Much like the banks crashing initially it will be much worse than had the lies been allowed to continue. I do not think we have seen the half of the banking system crash yet.

Alison

We simply do not know what causes MS, least I don’t, until we do we do not know if its complicated to fix or not.

Scurvy must have seemed complicated until the vitamin C connection was discovered.

I entirely agree the science based approach is the best approach we have with all the limits of knowledge that implies.

However the principle driver behind medical research is the need to sell drugs for profit not science for its own sake. MS is a clasic example in that most people with MS are not offered a single licensed drug and if they allow it then will end up on maybe end up on 20 drugs, not a single one licensed for MS and not a shred of evidence that that combination is either safe or effective.

It has been allowed to go too far in one direction and sick people are suffering needlessly as a result.

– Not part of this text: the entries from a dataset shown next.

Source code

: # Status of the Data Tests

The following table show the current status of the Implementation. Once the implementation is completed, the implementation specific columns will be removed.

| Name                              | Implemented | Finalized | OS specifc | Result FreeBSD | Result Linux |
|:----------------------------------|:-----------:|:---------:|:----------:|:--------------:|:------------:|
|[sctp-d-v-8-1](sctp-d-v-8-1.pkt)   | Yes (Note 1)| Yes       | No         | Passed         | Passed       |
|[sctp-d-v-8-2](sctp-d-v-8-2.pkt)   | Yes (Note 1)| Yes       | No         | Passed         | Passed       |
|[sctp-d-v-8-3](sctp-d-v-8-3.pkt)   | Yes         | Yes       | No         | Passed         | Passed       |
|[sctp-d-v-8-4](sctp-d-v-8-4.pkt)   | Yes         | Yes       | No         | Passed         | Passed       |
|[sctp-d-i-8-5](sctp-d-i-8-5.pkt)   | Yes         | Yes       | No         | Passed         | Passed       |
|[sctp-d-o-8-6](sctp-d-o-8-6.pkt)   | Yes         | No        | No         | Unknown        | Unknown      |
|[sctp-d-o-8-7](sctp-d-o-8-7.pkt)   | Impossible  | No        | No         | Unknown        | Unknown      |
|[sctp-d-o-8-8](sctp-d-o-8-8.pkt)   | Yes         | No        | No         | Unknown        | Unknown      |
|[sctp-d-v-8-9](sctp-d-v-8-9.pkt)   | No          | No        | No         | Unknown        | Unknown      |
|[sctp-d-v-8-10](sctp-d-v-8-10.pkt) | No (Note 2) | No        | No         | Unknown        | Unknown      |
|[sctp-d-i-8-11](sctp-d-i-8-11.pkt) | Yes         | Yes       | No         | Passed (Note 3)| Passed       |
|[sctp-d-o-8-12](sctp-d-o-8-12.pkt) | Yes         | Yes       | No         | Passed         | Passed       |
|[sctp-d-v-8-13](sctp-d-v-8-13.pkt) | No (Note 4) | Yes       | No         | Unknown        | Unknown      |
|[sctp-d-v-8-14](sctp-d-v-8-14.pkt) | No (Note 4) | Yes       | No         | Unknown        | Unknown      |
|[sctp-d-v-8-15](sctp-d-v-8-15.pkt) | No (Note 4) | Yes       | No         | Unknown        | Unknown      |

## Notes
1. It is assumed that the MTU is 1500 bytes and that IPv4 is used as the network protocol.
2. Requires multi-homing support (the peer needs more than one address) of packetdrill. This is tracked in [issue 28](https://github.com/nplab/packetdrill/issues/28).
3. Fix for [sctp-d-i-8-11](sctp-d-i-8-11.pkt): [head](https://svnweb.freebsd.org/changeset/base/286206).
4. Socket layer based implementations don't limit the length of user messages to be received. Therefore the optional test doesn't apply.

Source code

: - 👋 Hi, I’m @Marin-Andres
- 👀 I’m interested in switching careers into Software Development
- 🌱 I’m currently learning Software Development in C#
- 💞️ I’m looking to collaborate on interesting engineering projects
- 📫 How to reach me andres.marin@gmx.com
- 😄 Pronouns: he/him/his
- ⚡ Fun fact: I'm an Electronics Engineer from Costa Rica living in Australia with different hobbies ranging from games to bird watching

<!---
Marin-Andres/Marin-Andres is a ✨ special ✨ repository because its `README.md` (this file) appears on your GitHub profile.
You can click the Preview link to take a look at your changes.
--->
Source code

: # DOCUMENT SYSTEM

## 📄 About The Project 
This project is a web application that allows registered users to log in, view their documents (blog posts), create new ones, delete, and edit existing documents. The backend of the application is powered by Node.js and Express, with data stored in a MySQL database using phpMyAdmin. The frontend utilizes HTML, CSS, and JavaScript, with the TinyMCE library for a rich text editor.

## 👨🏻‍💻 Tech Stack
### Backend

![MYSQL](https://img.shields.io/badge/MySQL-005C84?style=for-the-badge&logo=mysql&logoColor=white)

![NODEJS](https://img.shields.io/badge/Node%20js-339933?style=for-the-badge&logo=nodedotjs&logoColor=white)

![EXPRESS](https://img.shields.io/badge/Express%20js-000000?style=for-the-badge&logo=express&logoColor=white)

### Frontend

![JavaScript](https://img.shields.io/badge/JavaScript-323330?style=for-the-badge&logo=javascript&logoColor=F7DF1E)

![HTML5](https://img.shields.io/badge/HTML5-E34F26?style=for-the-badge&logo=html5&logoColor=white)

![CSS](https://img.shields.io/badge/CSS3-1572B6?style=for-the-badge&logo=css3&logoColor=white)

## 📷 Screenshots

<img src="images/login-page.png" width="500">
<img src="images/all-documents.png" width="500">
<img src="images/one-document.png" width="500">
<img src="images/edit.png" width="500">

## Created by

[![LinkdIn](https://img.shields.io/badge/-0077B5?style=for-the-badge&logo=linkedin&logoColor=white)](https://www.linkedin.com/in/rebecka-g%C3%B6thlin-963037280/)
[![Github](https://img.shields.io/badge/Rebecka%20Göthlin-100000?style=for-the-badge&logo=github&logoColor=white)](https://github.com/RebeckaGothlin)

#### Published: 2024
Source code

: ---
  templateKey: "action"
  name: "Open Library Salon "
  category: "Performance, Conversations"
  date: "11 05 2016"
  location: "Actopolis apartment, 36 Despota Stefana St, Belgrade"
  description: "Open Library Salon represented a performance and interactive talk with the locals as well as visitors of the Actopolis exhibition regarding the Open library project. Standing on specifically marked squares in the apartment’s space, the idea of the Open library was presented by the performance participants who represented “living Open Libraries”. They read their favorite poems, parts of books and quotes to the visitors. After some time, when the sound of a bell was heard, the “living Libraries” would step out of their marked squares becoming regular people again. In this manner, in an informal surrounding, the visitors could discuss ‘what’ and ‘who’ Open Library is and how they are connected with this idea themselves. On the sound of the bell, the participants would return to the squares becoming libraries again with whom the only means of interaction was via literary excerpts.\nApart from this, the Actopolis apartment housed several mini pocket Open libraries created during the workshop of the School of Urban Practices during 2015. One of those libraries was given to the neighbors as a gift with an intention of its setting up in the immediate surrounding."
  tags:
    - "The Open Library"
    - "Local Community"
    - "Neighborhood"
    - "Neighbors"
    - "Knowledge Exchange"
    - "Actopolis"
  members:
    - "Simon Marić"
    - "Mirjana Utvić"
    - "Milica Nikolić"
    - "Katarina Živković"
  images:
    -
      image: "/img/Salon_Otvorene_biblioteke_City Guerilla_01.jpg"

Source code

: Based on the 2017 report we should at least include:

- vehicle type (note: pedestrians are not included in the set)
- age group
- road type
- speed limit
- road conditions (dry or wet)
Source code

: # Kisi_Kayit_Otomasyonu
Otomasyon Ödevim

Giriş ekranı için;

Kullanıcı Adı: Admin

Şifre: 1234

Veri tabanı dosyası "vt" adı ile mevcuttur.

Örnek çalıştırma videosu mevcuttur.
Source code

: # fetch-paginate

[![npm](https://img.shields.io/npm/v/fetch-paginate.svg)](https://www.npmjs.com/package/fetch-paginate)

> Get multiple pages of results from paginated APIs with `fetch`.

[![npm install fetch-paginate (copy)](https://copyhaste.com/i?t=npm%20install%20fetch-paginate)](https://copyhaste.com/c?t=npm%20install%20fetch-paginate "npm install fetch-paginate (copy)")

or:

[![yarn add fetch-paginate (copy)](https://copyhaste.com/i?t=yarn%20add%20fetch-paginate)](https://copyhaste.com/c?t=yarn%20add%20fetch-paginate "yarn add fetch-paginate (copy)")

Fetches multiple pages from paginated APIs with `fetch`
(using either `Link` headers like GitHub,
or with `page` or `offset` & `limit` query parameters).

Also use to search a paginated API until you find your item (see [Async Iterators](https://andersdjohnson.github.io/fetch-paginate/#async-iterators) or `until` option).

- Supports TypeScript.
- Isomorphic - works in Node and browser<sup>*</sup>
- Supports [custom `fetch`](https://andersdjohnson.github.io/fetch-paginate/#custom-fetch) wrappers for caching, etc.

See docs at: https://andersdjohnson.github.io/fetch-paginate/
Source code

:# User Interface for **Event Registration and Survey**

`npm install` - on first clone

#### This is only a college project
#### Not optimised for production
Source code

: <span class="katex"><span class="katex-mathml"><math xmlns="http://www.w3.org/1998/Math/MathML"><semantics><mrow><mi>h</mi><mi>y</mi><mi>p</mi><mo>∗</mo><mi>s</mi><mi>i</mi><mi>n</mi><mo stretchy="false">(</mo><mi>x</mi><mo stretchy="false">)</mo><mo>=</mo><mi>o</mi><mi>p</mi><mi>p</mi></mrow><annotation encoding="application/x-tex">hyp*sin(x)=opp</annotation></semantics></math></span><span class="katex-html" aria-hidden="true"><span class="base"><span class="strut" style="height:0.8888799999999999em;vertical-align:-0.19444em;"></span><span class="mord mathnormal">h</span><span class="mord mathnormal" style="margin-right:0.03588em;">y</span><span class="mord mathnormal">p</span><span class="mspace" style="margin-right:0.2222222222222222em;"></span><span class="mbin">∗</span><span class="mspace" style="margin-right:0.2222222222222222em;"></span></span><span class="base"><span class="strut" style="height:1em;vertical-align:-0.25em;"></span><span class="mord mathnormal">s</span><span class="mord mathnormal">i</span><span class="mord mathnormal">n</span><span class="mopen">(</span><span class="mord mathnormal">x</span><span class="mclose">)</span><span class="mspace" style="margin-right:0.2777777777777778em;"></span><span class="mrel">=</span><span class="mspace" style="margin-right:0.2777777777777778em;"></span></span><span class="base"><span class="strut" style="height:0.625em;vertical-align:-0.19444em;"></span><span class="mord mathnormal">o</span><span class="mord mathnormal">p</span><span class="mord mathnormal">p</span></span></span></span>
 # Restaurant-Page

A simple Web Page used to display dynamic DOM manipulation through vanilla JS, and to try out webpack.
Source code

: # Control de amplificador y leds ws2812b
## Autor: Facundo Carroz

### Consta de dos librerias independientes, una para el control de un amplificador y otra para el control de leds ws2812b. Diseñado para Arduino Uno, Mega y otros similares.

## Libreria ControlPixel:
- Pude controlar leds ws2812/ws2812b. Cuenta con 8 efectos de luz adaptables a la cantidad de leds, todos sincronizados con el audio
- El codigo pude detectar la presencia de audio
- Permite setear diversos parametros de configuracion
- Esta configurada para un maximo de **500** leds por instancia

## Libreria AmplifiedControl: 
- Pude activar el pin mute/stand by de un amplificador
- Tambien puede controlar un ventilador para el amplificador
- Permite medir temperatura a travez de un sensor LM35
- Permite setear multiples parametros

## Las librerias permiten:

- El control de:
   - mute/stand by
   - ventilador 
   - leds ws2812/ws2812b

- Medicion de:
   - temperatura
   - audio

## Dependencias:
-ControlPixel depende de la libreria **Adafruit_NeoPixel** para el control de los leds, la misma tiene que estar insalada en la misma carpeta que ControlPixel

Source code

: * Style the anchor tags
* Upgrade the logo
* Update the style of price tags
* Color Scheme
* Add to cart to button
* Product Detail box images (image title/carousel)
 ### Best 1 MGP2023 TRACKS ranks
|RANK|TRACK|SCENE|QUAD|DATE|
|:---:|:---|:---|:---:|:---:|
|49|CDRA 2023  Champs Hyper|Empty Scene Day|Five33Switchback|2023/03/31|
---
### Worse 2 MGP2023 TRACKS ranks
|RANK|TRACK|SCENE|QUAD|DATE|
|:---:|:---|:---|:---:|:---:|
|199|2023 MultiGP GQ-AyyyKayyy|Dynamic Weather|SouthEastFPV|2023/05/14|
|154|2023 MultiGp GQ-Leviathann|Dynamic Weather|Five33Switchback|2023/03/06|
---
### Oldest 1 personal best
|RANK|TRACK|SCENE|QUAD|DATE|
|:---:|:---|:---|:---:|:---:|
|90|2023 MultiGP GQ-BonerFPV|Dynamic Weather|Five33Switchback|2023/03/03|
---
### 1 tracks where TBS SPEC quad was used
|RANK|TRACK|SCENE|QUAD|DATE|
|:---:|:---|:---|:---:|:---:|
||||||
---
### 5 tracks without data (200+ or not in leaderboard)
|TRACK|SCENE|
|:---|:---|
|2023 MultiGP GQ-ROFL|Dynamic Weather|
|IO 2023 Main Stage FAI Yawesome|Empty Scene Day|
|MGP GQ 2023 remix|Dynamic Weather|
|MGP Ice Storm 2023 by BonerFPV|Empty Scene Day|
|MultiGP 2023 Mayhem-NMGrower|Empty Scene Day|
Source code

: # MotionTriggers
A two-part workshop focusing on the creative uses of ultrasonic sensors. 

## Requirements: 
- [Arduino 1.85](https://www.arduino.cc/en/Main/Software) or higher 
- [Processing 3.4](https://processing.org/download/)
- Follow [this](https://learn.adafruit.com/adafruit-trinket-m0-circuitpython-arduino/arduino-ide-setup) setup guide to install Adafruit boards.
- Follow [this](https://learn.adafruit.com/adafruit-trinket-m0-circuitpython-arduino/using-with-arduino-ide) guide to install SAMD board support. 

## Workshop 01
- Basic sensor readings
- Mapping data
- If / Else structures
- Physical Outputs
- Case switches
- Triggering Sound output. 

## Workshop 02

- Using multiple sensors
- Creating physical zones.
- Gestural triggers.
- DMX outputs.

Do you honestly think the cancer industry is truly looking for a cure so they all go broke.

I lived through the smoking debate - no proven link to cancer - just coincidence people who smoke die younger - all that.

Now it’s gone too far the other way - go outside and freeze to death if you want to smoke.

To refresh your memory the statement that you made on the LDN thread which I challenged was:

Not everyone gets symptom improvement the main advantage is relapse/ progress reduction

so my post on that thread concerned the inaccurate and false statements you made about LDN and not about evidence based medicine.

To reiterate I have nothing more to add to the already excellent posts made by Alison, Geoff and Mark on this thread.

I suspect you would like to get into another one of your nonsensical, circular arguments about this but I have better things to do today, especially when others have put the counter arguments so well.

David, I share your concerns, expressed in your reply to Mark, about the shaky foundations of the world banking industry, but I do not accept your argument that medicine is in the same boat. In fact, I would suggest that there is one thing above all others that saves medicine from getting into the same mess as the banking system: evidence based medicine!

Alison

Rebecca

The simple bit in the BMJ article is the chart at the end, 51% unknown effectiveness etc.